Though universal suffrage was ultimately won in 1928, there is still a long way to go in achieving wider equality. When it comes to equal pay, who gets what jobs, how women are valued in the workplace, and the gender balance in the higher echelons of power, we are still working things through.

It also feels very much as if we are only now as a society becoming aware of the ways in which power is gendered. We live in an era of #MeToo, the Time'sUp movement, the Presidents Club scandal and the BBC pay gap controversy, as well as fervent feminist debate not only over what to do about it, but on how class, race and gender intersect.

Vera Brittain, one of the great writers of the First World War, wrote down some of her observations of suffragette Emmeline Pankhurst..“I cannot help but feel,” she observed, “that she and the women who followed her were luckier than we. They were luckier, mainly, for two reasons. They fought, first of all, for a clear-cut issue, which was popular in the sense that it was easily understood. Before 1914, you wanted a vote or you did not, and though you might differ as to methods, your object was the same. Suffragists and anti-suffragists were, on the whole, so much less complicated than feminists and anti-feminists.”

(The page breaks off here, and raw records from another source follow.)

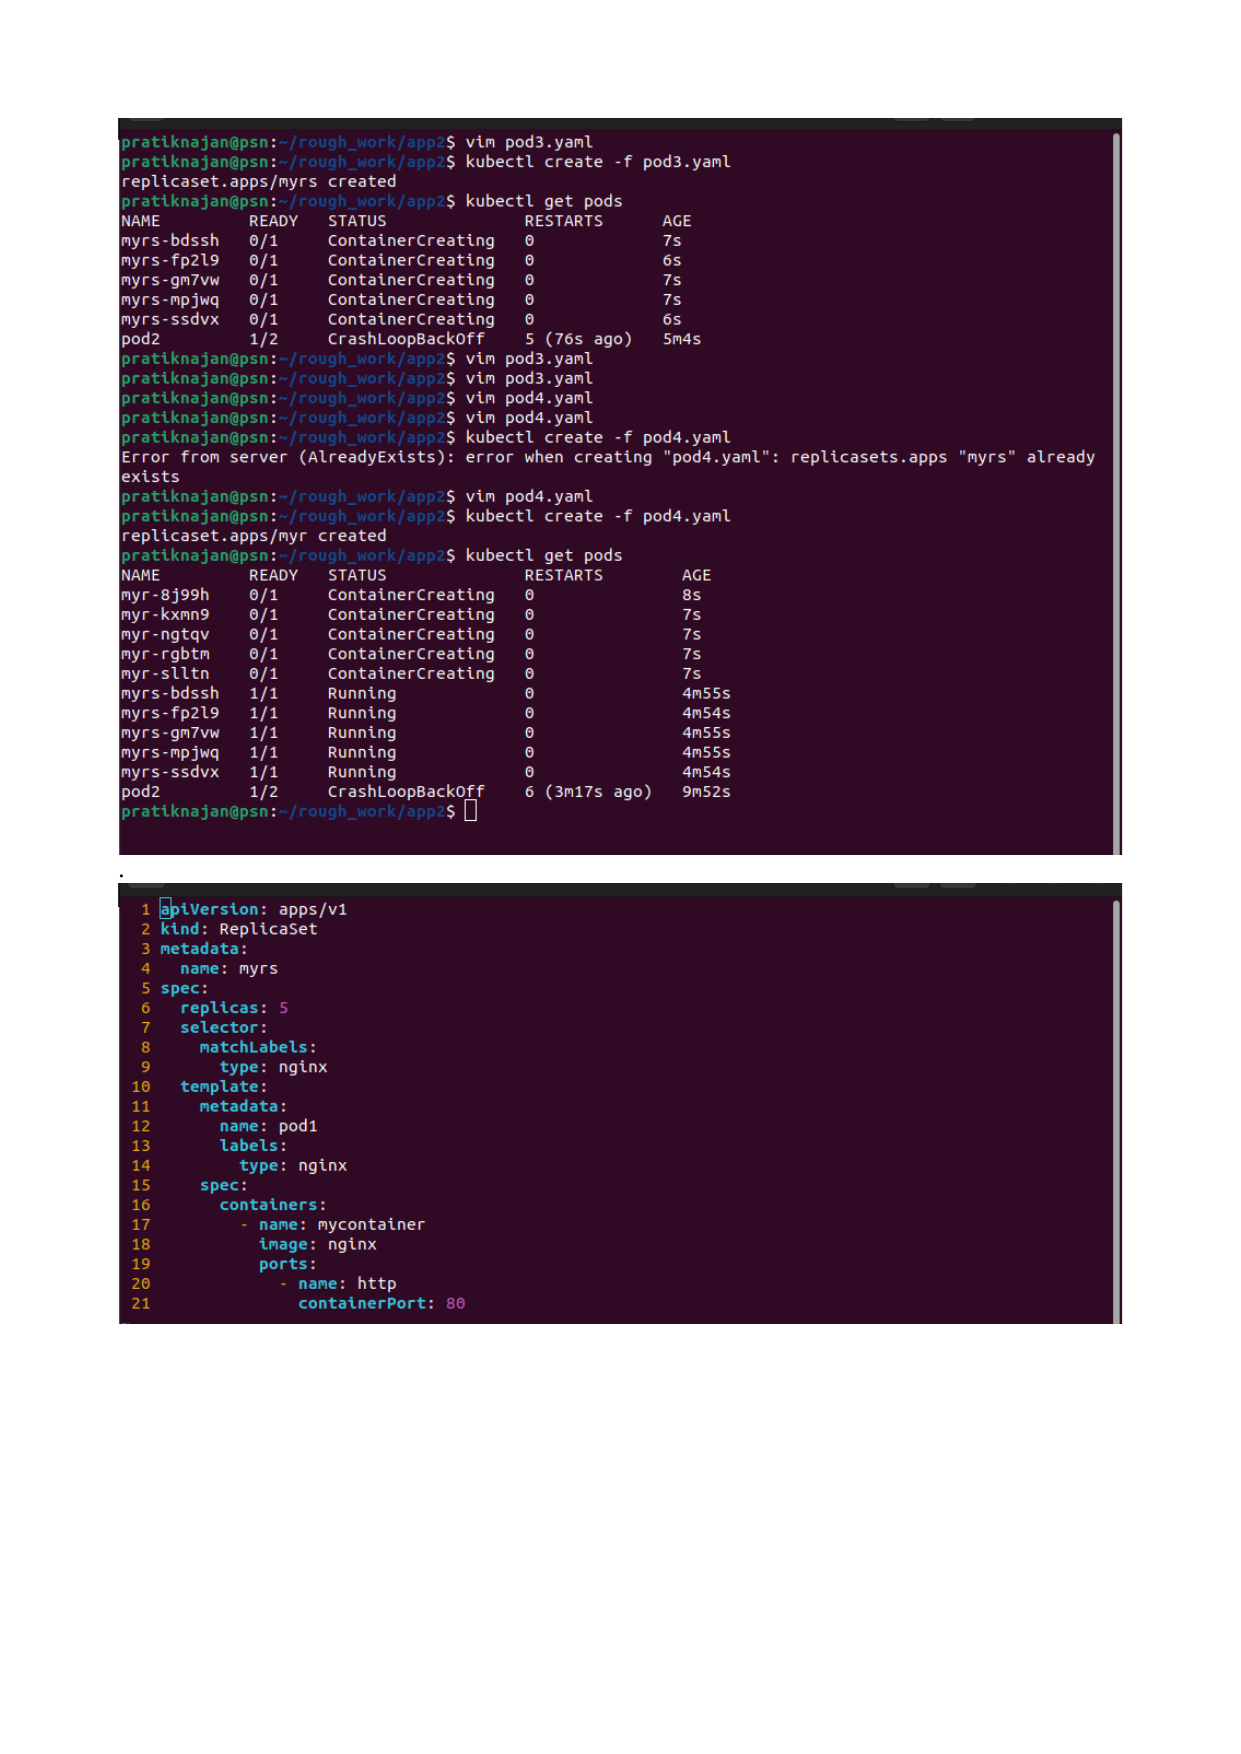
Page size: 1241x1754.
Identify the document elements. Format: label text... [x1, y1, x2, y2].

picture [118, 883, 1123, 1324]
picture [118, 118, 1123, 855]
text . [118, 855, 1122, 883]
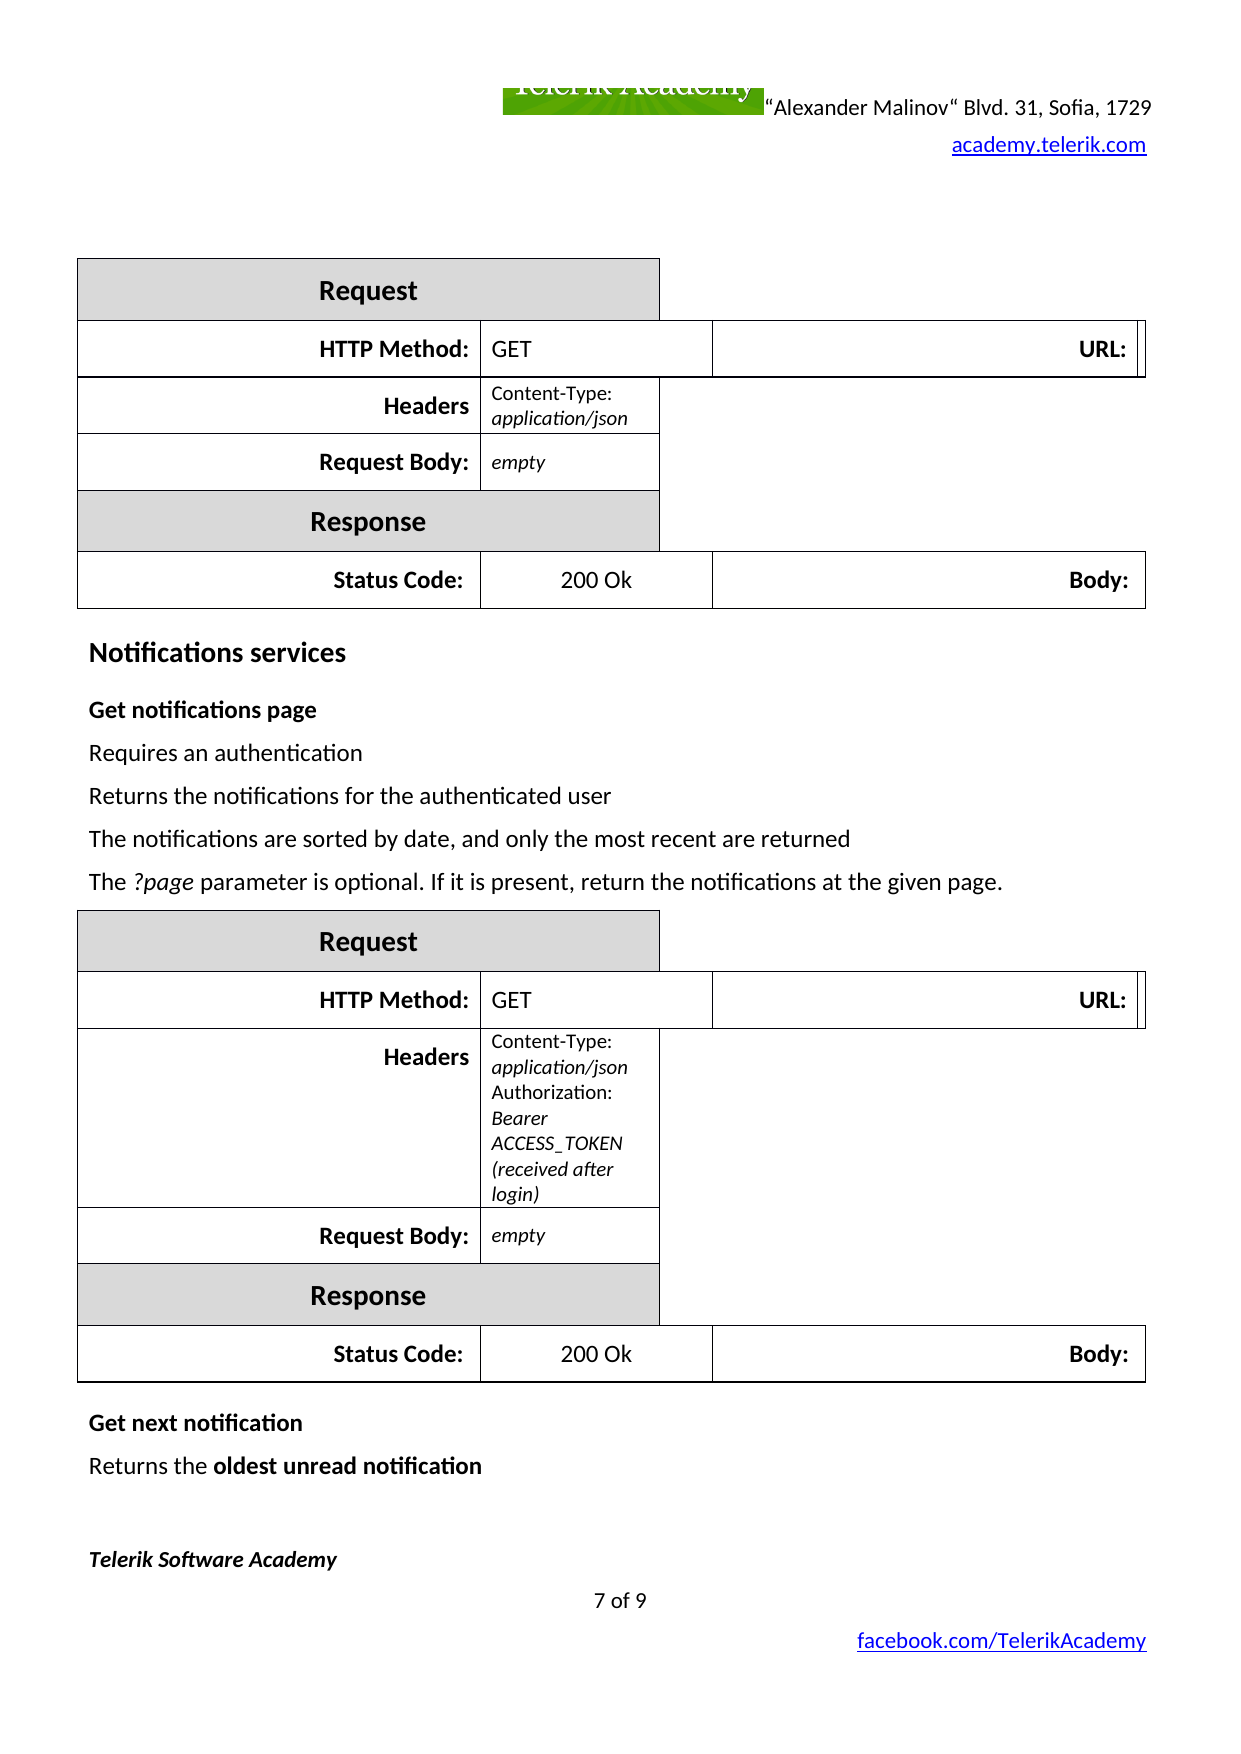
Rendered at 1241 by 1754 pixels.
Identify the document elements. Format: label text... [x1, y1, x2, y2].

table_cell URL: [713, 972, 1137, 1028]
table_cell 200 Ok [481, 1326, 712, 1381]
table_cell Response [78, 1264, 659, 1325]
table_cell Status Code: [78, 1326, 480, 1381]
table_cell 200 Ok [481, 552, 712, 608]
table_cell Headers [78, 378, 480, 433]
table_cell empty [481, 1208, 659, 1263]
table_header Request [78, 911, 659, 971]
text Returns the oldest unread notification [89, 1451, 1152, 1481]
text Returns the notifications for the authenticated user [89, 780, 1152, 811]
table_cell HTTP Method: [78, 972, 480, 1028]
table_cell Body: [713, 552, 1145, 608]
table_cell Request Body: [78, 1208, 480, 1263]
table_cell Response [78, 491, 659, 551]
table_header Request [78, 259, 659, 320]
text The ?page parameter is optional. If it is present, return the notifications at the given page. [89, 866, 1152, 897]
subtitle Get next notification [89, 1407, 1152, 1438]
table_cell URL: [713, 321, 1137, 376]
table_cell Status Code: [78, 552, 480, 608]
table_cell Content-Type: application/json [481, 378, 659, 433]
text Requires an authentication [89, 737, 1152, 768]
table_cell Body: [713, 1326, 1145, 1381]
subtitle Notifications services [89, 634, 1152, 669]
picture [502, 88, 764, 115]
table_cell Headers [78, 1029, 480, 1207]
table_cell Content-Type: application/json Authorization: Bearer ACCESS_TOKEN (received after login) [481, 1029, 659, 1207]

Most would not agree that they were luckier. But one does wonder what Emmeline Pankhurst would make of things? Or Mary Macarthur? Would they be amazed at how far we’ve got, or troubled by the distance still to go?

True, the UK gender pay gap is the narrowest it’s been for 20 years, but it still persists at 8.6%. Meanwhile, we are nowhere near gender parity globally. Last year, the World Economic Forum predicted that, according to current rates, it would take 217 years for the disparities in pay and employment opportunities of men and women to end. The statistics on sexual assault and domestic abuse remain shocking, though hard to compare with the near-absent records of previous generations.

Did the war liberate women? It provided some circumstances that gave it an extra push, but also reinforced some of the structures and traditions that caused the oppression. War, after all, isn’t really good for any demographic. The truth about such conflict is that mostly it produces not progress for women, but violence, suffering, struggle and loss of power.

The Great War didn’t make feminism. It was already almost there.